The tax issues trace back to player transfer dealings during the ownership of Mike Ashley, who ran the club from 2007 until its sale in October 2021 to a consortium backed by Saudi Arabia’s Public Investment Fund. In other words, the new owners inherited someone else’s mess.
A profitable club with a legacy problem
The club posted a pre-tax profit of £34.7M for the 2024/25 season, a figure driven by a combination of smart asset sales and improved results on the pitch. That makes the £3.2M tax bill look more like a parking ticket than a financial crisis, at least in pure accounting terms.
The investigation focused specifically on how player transfers were structured during the Ashley years. Transfer dealings in football have long been a regulatory minefield, with complex fee arrangements, agent payments, image rights, and installment structures creating plenty of room for creative accounting.

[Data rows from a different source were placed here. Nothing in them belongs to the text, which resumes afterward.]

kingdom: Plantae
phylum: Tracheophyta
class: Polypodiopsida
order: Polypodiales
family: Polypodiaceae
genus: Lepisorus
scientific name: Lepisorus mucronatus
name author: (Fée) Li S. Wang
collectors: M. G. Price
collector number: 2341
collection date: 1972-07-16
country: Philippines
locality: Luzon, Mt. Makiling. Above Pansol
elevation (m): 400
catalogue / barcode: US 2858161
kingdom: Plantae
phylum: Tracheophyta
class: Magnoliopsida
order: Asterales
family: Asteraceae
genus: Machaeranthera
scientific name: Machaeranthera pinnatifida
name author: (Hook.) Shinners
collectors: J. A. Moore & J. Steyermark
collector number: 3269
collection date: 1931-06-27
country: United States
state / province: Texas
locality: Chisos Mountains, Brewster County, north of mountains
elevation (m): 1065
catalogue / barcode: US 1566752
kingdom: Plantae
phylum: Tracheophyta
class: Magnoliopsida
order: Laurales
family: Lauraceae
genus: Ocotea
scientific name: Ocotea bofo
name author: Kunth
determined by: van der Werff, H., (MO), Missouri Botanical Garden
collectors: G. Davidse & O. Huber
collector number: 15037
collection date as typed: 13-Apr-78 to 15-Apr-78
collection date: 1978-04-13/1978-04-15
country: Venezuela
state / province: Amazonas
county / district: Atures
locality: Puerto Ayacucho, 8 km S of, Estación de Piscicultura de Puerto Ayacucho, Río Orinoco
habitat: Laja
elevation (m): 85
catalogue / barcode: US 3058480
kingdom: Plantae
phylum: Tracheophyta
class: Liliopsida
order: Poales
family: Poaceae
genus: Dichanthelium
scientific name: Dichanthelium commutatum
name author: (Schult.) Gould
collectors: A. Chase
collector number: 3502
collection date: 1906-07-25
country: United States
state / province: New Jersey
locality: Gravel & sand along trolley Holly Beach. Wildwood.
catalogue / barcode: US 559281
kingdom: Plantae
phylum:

The BYDFi connection and crypto’s football moment
In August 2025, Newcastle announced a multi-year partnership with BYDFi, a cryptocurrency exchange, positioning the platform as the club’s official crypto partner.
The deal was part of a broader wave of crypto sponsorships sweeping through the Premier League. Spending on crypto sponsorships across the league hit $565M during the most recent season. The partnership was designed to enhance the club’s international reach and engage fans through digital finance tools.
To be clear: the tax issues predate the BYDFi partnership by years, and there is no connection between the club’s crypto dealings and the HMRC investigation. The unpaid taxes stem from transfer structures under Ashley’s watch, not from anything related to digital assets or blockchain technology.
What this means for crypto-sports partnerships
Newcastle’s situation highlights a risk that crypto firms often underestimate when partnering with traditional institutions: legacy liabilities. When BYDFi evaluated this deal, it presumably assessed Newcastle’s current financial health and future trajectory. What’s harder to price in is a tax investigation from half a decade ago suddenly surfacing as a public disclosure.
The $565M that crypto firms poured into Premier League sponsorships last season represents a massive bet on football as a customer acquisition channel. For investors watching the intersection of crypto and traditional sports, the key metric to track isn’t just the size of these sponsorship deals. It’s the governance and compliance infrastructure that both parties bring to the table. Newcastle’s tax issues are a Mike Ashley problem, not a crypto problem.